Kindergärten in Hude Eichen sollen neuer Kita in Hude weichen

Retten, was noch zu retten ist: Jung und Alt protestieren dagegen, dass dem Bau der Kita Amselstraße in Hude allzu viel Grün und Spielfläche geopfert werden soll. Foto: Reiner HaaseRetten, was noch zu retten ist: Jung und Alt protestieren dagegen, dass dem Bau der Kita Amselstraße in Hude allzu viel Grün und Spielfläche geopfert werden soll. Foto: Reiner Haase

Hude. Im Huder Rathaus sollen jetzt die Weichen für einen neuen Kindergarten in Hude-Nord gestellt werden. Anwohner protestieren gegen Flächenfraß und Naturzerstörung.
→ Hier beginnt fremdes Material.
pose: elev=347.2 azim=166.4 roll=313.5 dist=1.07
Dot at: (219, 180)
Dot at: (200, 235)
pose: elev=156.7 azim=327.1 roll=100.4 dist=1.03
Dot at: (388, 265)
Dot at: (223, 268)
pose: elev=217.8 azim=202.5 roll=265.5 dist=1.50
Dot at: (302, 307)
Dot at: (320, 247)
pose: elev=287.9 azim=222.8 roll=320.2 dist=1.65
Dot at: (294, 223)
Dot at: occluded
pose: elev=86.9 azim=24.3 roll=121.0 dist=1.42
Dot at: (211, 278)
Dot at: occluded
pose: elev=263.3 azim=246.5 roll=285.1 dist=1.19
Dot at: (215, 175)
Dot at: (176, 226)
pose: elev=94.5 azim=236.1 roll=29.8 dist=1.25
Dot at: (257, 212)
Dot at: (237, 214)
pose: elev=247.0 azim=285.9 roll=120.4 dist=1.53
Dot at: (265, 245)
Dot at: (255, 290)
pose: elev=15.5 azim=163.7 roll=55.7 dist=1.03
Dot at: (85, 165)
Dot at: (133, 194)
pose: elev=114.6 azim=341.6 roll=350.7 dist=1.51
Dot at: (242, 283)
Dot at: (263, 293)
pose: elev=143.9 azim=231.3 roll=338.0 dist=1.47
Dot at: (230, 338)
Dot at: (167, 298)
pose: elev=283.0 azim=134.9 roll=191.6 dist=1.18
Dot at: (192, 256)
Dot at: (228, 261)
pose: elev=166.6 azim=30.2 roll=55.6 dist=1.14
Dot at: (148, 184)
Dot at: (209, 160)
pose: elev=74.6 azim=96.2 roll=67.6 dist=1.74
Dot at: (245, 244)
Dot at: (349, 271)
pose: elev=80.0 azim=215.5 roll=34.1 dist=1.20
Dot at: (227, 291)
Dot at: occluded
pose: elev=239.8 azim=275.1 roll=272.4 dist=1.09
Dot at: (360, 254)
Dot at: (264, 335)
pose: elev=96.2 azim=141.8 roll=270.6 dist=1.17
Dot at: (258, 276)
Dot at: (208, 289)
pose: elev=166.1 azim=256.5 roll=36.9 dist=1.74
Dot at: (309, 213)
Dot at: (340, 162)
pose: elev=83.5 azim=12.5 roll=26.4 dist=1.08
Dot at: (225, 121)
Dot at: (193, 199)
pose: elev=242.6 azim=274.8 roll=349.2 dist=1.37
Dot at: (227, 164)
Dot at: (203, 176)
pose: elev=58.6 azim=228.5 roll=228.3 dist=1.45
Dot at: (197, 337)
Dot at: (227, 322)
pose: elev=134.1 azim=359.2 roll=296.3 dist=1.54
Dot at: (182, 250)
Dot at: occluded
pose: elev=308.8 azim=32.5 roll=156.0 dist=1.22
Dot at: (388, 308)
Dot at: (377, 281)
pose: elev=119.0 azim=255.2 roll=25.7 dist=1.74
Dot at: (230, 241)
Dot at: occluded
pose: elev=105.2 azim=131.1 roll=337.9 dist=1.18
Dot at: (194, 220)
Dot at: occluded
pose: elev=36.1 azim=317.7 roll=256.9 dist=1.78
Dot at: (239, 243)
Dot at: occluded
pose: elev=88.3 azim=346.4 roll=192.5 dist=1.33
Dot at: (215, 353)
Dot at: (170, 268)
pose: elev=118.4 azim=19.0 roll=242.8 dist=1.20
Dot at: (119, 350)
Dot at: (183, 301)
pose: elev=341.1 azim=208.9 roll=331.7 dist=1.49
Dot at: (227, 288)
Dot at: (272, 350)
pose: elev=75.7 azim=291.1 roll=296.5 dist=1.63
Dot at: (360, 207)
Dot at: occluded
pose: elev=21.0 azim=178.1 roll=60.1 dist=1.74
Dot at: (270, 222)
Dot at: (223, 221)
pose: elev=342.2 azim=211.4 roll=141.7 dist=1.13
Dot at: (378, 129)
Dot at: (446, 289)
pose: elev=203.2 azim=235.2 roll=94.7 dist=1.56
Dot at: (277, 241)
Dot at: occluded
Je näher der Bau einer neuen Kindertagesstätte in Hude-Nord rückt, desto stärker formiert sich in der Nachbarschaft Protest gegen die Pläne der Gemeinde. Kinder, Eltern und Großeltern, Naturschützer, der Bezirksvorsteher und Ratsmitglieder haben sich jetzt auf dem Mehrgenerationenspielplatz an der Jägerstraße getroffen, um Argumente gegen die Planung auszutauschen.

Bäume bedroht

In den Mittelpunkt ist eine Reihe alter Bäume gerückt, die quer über das gemeindeeigene Grundstück verläuft. „Ohne Not“, so der Huder Nabu-Sprecher Uwe Tönjes, soll die Eichen- und Buchenreihe dem Neubau für die „Kita Amselstraße“ getaufte Einrichtung geopfert werden. Das ist den Planzeichnungen zu entnehmen, mit denen die Gemeindeverwaltung am Montag, 14. Januar, in die weichenstellende Sitzung des Fachausschusses geht. Die Verwaltung stellt zwei Varianten der Anordnung der Gebäudeteile für die Einrichtung mit sechs Gruppen zur Debatte, und beiden steht die Baumreihe im Wege.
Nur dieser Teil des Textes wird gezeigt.